Nevertheless, the fact that Carvin’s legal arguments lack merit does not necessarily mean that he is wrong about how the justices will view his case. In August, the Washington Timesexamined the voting patterns of judges in cases involving the Affordable Care Act. They found that “Democratic appointees ruled in favor of Obamacare more than 90 percent of the time, while Republican appointees ruled against it nearly 80 percent of the time.” Pure partisanship, not the merits of a particular legal argument, has been the greatest predictor of how judges will decide cases involving this politically charged law.
But if judges cannot set aside their partisan preferences, then that is an indictment of the very legitimacy of the judiciary. Elected officials are empowered to govern because their authority flows from the will of the people. Federal judges, by contrast, enjoy no popular mandate and they cannot be removed from office in a future election if they abuse their power or otherwise to harm to the law. Nevertheless, the Constitution entrusts them with significant authority because it expects judges to objectively apply the law regardless of their political views.
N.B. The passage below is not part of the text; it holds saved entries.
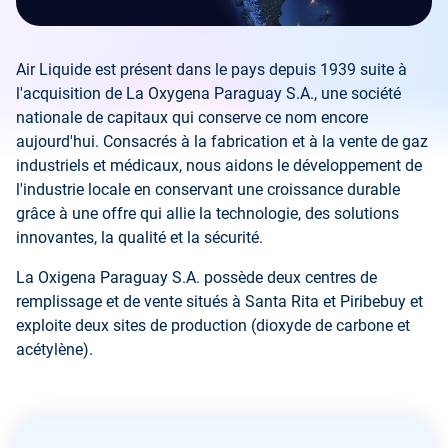
Air Liquide est présent dans le pays depuis 1939 suite à
l'acquisition de La Oxygena Paraguay S.A., une société
nationale de capitaux qui conserve ce nom encore
aujourd'hui. Consacrés à la fabrication et à la vente de gaz
industriels et médicaux, nous aidons le développement de
l'industrie locale en conservant une croissance durable
grâce à une offre qui allie la technologie, des solutions
innovantes, la qualité et la sécurité.
La Oxigena Paraguay S.A. possède deux centres de
remplissage et de vente situés à Santa Rita et Piribebuy et
exploite deux sites de production (dioxyde de carbone et
acétylène).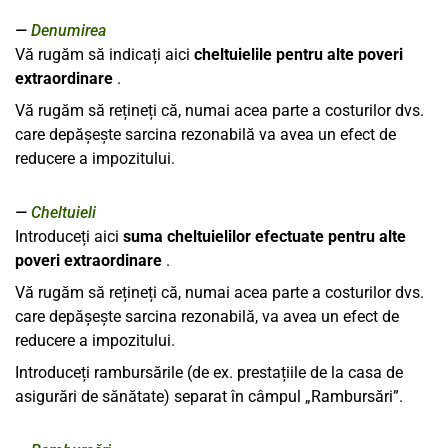
Denumirea
Vă rugăm să indicați aici
cheltuielile pentru alte poveri
extraordinare
.
Vă rugăm să rețineți că, numai acea parte a costurilor dvs.
care depășește sarcina rezonabilă va avea un efect de
reducere a impozitului.
Cheltuieli
Introduceți aici
suma cheltuielilor efectuate pentru alte
poveri extraordinare
.
Vă rugăm să rețineți că, numai acea parte a costurilor dvs.
care depășește sarcina rezonabilă, va avea un efect de
reducere a impozitului.
Introduceți rambursările (de ex. prestațiile de la casa de
asigurări de sănătate) separat în câmpul „Rambursări”.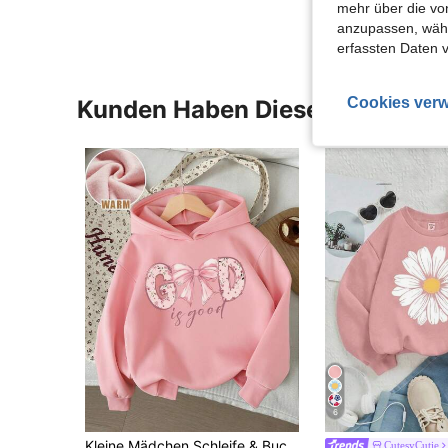
mehr über die vo
anzupassen, wähle
erfassten Daten 
Cookies verw
Kunden Haben Diese Artikel A
6
Kleine Mädchen Schleife & Buchstaben Muster Warmer Sweatshirt
CutesyCutie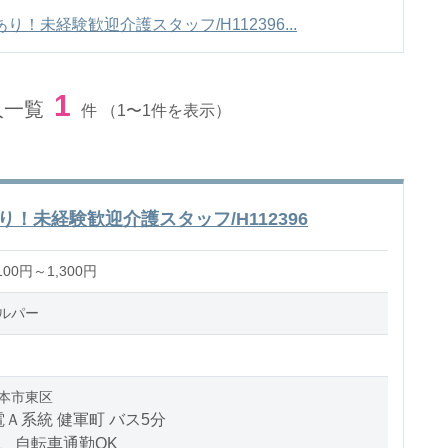
！未経験歓迎介護スタッフ/H112396...
1
人一覧
件
（1〜1件を表示）
！未経験歓迎介護スタッフ/H112396
00円～1,300円
ルパー
本市東区
Ａ系統 健軍町 バス5分
、自転車通勤OK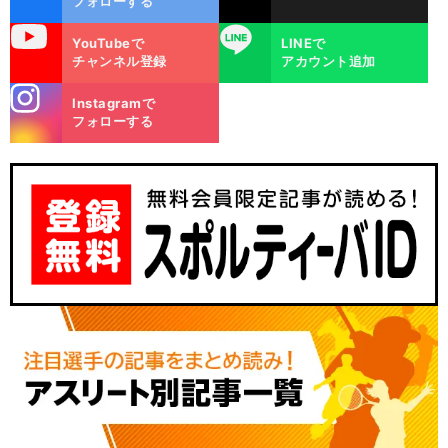
フォローする
uTube
LINE
YouTubeで
LINEで
チャンネル登録
アカウント追加
stagra
Instagramで
m
フォローする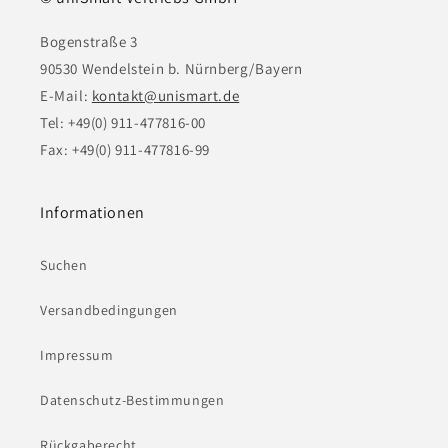
Bogenstraße 3
90530 Wendelstein b. Nürnberg/Bayern
E-Mail:
kontakt@unismart.de
Tel: +49(0) 911-477816-00
Fax: +49(0) 911-477816-99
Informationen
Suchen
Versandbedingungen
Impressum
Datenschutz-Bestimmungen
Rückgaberecht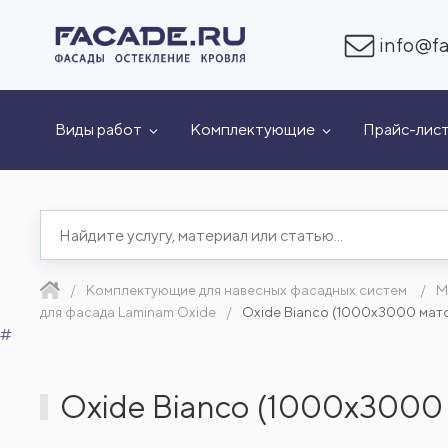
info@fa
Виды работ
Комплектующие
Прайс-лис
Комплектующие для навесных фасадных систем
М
для фасада Laminam Oxide
Oxide Bianco (1000x3000 мат
#
Oxide Bianco (1000x3000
Yet, if judges behave just like ordinary politicians, then the case for giving them any power whatsoever breaks down. Between giving an elected official who can be removed from office the power to set policy based solely on that official’s own political views, and giving that same power to an unelected official who serves for life, it is better to leave that kind of power in the hands of people who are actually accountable to the people. Placing that kind of power in the hands of unelected officials with life tenure, at least if those officials do not restrain themselves by following objective legal principles, is akin to oligarchy.
So Carvin’s prediction that Republican justices can be trusted to advance Republican policies even in a case such as this one, where the legal arguments for doing so are weak, may in fact prove correct. Should Carvin be vindicated, however, the justices will deal a grievous self-inflicted wound to their own institution.